Tamim Iqbal had a long talk with Jahurul Islam on the eve of the first ODI against Sri Lanka. In the discussion between one batsman who hasn't scored an international hundred for nearly two years and another who is known to possess a perceptive mind, the dominant topic had to be the hundred that wasn't coming for Tamim.

When it finally came in the form of 112 runs that gave Bangladesh a genuine chance to win the first ODI, Tamim was quick to thank his opening partner from the Colombo Test and someone he has known for a long time.

"The biggest inspiration for this hundred was Jahurul Islam," Tamim told ESPNcricinfo. "We stayed up till 11.30 last night and discussed some important points. It really worked for me.

"I was talking to myself every ball after reaching 50. I wanted to keep my process in shape but then after I had hit a boundary, a current passed through my body. I gave a catch but it got dropped. Riyad bhai told me to go to the 70s and then think clearly. Nasir helped out too."

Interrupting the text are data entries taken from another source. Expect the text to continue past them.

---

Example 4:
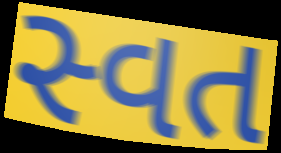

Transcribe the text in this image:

સ્વત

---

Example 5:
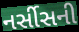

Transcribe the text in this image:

નર્સીસની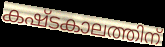
കഷ്ടകാലത്തിന്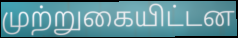
முற்றுகையிட்டன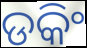
ଡକିଂ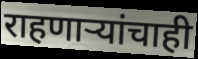
राहणाऱ्यांचाहीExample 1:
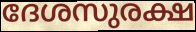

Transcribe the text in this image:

ദേശസുരക്ഷ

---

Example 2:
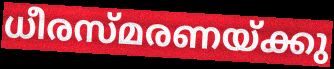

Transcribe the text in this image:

ധീരസ്മരണയ്ക്കു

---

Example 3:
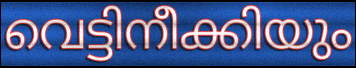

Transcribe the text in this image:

വെട്ടിനീക്കിയും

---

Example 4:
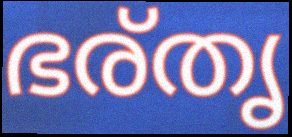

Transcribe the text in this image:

ഭര്തൃ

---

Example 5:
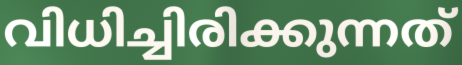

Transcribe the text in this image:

വിധിച്ചിരിക്കുന്നത്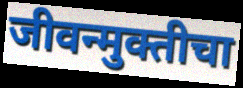
जीवन्मुक्तीचा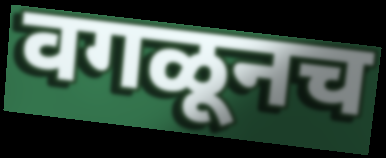
वगळूनच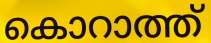
കൊറാത്ത്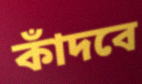
কাঁদবেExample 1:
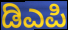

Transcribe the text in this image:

ಡಿಎಪಿ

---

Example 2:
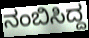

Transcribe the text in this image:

ನಂಬಿಸಿದ್ದ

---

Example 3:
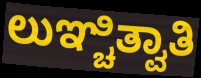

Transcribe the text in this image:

ಲುಞ್ಚಿತ್ವಾತಿ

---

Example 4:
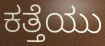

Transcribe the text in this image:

ಕತ್ತೆಯು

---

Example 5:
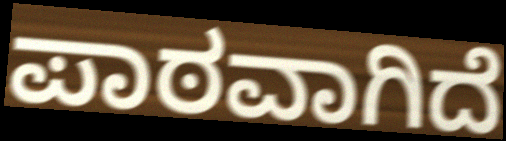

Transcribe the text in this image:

ಪಾಠವಾಗಿದೆ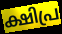
ക്ഷിപ്ര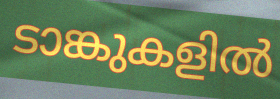
ടാങ്കുകളിൽ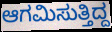
ಆಗಮಿಸುತ್ತಿದ್ದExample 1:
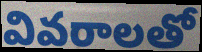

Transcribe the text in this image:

వివరాలతో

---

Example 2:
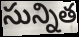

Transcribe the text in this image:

సున్నిత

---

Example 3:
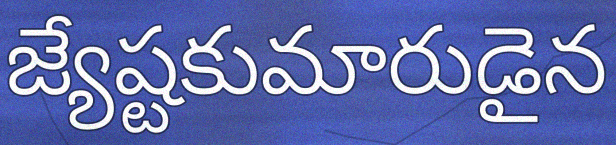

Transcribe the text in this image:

జ్యేష్టకుమారుడైన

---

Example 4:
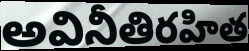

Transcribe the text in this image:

అవినీతిరహిత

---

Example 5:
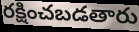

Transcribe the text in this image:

రక్షించబడతారు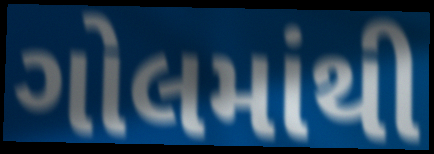
ગોલમાંથીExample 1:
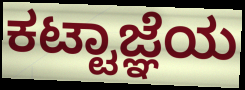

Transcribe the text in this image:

ಕಟ್ಟಾಜ್ಞೆಯ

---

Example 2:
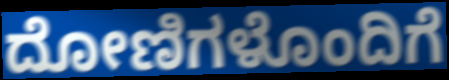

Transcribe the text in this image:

ದೋಣಿಗಳೊಂದಿಗೆ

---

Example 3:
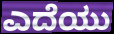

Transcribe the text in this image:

ಎದೆಯು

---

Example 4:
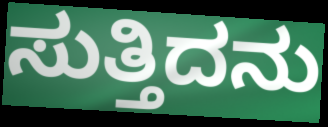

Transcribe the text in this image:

ಸುತ್ತಿದನು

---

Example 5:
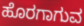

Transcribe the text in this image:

ಹೊರಗಾಗುವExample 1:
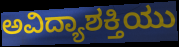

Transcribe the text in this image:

ಅವಿದ್ಯಾಶಕ್ತಿಯು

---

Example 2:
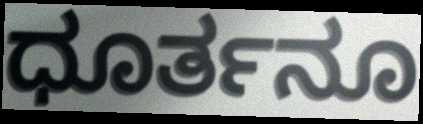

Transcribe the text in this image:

ಧೂರ್ತನೂ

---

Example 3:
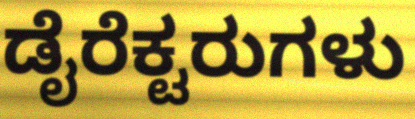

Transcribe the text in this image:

ಡೈರೆಕ್ಟರುಗಳು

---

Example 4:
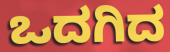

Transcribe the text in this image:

ಒದಗಿದ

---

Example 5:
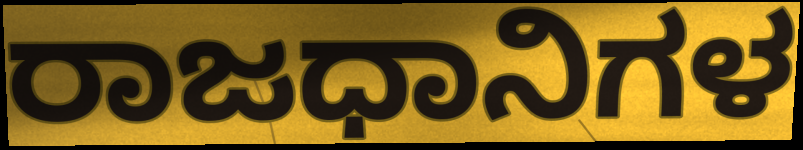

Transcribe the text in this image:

ರಾಜಧಾನಿಗಳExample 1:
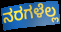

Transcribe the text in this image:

ನರಗಳೆಲ್ಲ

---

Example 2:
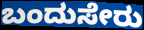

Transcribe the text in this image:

ಬಂದುಸೇರು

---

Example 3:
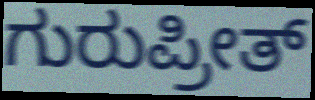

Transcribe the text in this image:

ಗುರುಪ್ರೀತ್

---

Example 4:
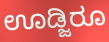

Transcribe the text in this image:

ಊಡ್ಜಿರೂ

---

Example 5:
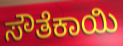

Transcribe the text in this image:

ಸೌತೆಕಾಯಿ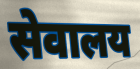
सेवालय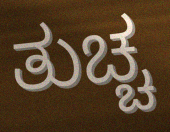
ತುಚ್ಚ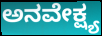
ಅನವೇಕ್ಷ್ಯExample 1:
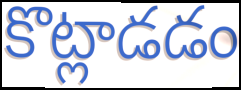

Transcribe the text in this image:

కొట్లాడడం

Jahurul's advice wasn't just from outside the field. When he would walk in with the drinks as one of the substitutes, there were more words of encouragement for Tamim. "He reminded me of what he had talked about last night. He told me to that if I try to bat for 40 overs, I can score a hundred. So I would like to thank him. Jahurul is a big part of this century.

"He also said that if a batsman makes 30, he starts thinking of a 50. So when you will reach 70 or 80, you will automatically start thinking of a 100. There was a gap for a long time, but I hope it won't be a longer gap next time."

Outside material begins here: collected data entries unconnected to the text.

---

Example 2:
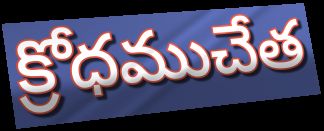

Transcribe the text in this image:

క్రోధముచేత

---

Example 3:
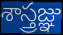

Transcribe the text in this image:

శాస్త్రజ్ఞు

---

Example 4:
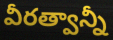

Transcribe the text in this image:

వీరత్వాన్నీ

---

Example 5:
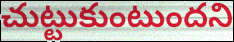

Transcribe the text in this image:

చుట్టుకుంటుందనిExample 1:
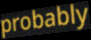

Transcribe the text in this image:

probably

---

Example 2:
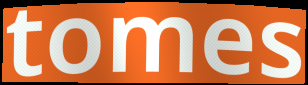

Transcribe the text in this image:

tomes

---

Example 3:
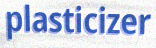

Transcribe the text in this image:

plasticizer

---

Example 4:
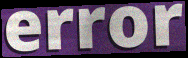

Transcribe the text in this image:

error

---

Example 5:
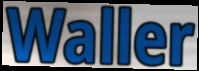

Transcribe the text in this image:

WallerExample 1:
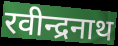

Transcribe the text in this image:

रवीन्द्रनाथ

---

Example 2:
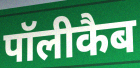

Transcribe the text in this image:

पॉलीकैब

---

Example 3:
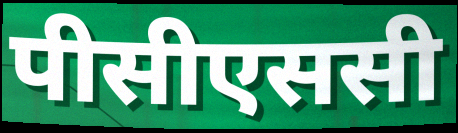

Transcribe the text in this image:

पीसीएससी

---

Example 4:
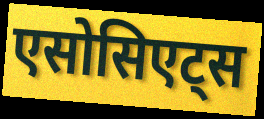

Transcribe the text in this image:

एसोसिएट्स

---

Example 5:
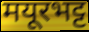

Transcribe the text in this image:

मयूरभट्ट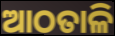
ଆଠତାଳିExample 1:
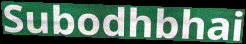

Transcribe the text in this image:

Subodhbhai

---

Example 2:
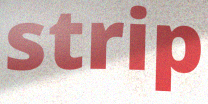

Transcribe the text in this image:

strip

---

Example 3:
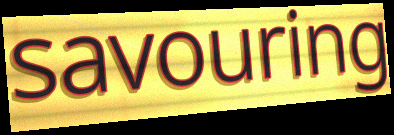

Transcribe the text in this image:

savouring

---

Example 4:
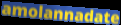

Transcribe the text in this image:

amolannadate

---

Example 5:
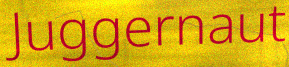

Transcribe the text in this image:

Juggernaut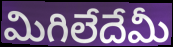
మిగిలేదేమీ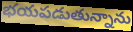
భయపడుతున్నానుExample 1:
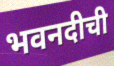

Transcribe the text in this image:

भवनदीची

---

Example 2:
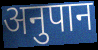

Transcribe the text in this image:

अनुपान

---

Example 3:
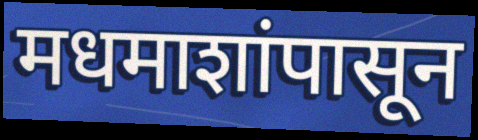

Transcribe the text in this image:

मधमाशांपासून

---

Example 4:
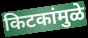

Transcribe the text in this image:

किटकांमुळे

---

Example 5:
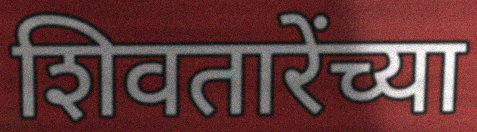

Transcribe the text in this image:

शिवतारेंच्याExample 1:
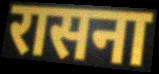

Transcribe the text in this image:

रासना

Tamim hadn't scored an international hundred since June 2010, and no ODI hundreds since February 2010. In the meantime, he had scored 18 fifties in all formats, and eleven in ODIs and his batting average during the hundred-less period has actually been better than his career averages.

His first three hundreds came in 74 games, but the fourth one has taken him another 45. He has often batted at a high strike-rate, but hasn't played the long innings often enough. There was no serious criticism of his inability to convert half-centuries into hundreds but it was a concern for him and he had mentioned it a few times over the past year.

He took his time on Saturday, moving from 80 to 100 in 41 deliveries and moved from nine to ten boundaries in 45 balls. Before and after however, he was at his best. He brought out some excellent shots, and though he survived an easy drop by Angelo Mathews on 54, he didn't want to look back or give it away again.

"I got a hundred after two and a half years. Someone asked me if I have the passion to be one of the best players in the world. That stuck on my mind and I continued to think about it.

"I was sharing with [Jahurul Islam] Omi last night the wrong things I have been doing or what I should do. I was a bit lucky today, I got a life on 54. I think I batted brilliantly after that."

On the day that he ended his century drought, Tamim suffered a hairline fracture while fielding which will sideline him for the next four-six weeks.